PROBLEM DETAILS
Count the lines in the records below that contain the word "wrist", and give only that number.

··· PROVIDED DATA

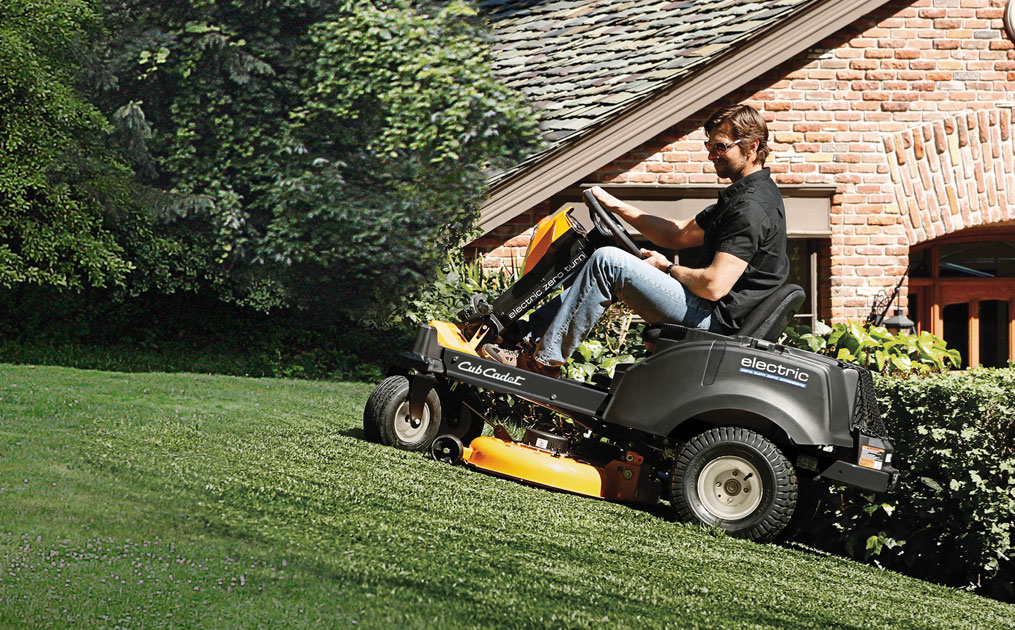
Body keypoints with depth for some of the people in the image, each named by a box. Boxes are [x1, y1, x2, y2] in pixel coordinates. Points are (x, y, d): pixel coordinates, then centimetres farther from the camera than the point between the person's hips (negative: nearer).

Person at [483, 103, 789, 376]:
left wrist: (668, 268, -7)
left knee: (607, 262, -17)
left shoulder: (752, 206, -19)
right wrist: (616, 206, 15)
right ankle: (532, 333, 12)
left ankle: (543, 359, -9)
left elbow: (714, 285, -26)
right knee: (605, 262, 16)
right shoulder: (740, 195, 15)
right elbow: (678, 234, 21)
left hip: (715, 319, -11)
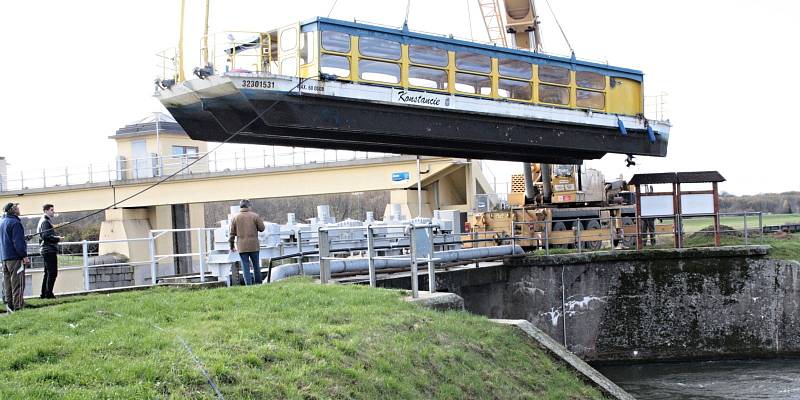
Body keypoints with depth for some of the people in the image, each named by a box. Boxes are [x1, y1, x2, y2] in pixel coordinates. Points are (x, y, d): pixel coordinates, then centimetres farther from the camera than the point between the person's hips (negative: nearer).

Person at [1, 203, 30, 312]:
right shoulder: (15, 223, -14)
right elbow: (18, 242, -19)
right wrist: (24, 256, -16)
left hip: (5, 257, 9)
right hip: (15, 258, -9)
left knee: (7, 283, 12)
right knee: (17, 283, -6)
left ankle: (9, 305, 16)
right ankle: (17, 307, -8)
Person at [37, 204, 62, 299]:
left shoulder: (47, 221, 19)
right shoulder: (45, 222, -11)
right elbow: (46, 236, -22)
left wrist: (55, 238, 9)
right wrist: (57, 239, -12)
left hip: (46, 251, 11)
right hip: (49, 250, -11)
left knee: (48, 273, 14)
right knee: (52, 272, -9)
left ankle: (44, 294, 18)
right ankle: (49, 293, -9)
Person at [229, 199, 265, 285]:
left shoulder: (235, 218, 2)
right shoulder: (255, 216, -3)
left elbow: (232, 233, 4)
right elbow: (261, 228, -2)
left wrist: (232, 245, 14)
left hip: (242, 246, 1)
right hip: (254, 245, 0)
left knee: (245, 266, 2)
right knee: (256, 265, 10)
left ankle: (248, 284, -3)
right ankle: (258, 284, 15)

······

YOUR RESPONSE
6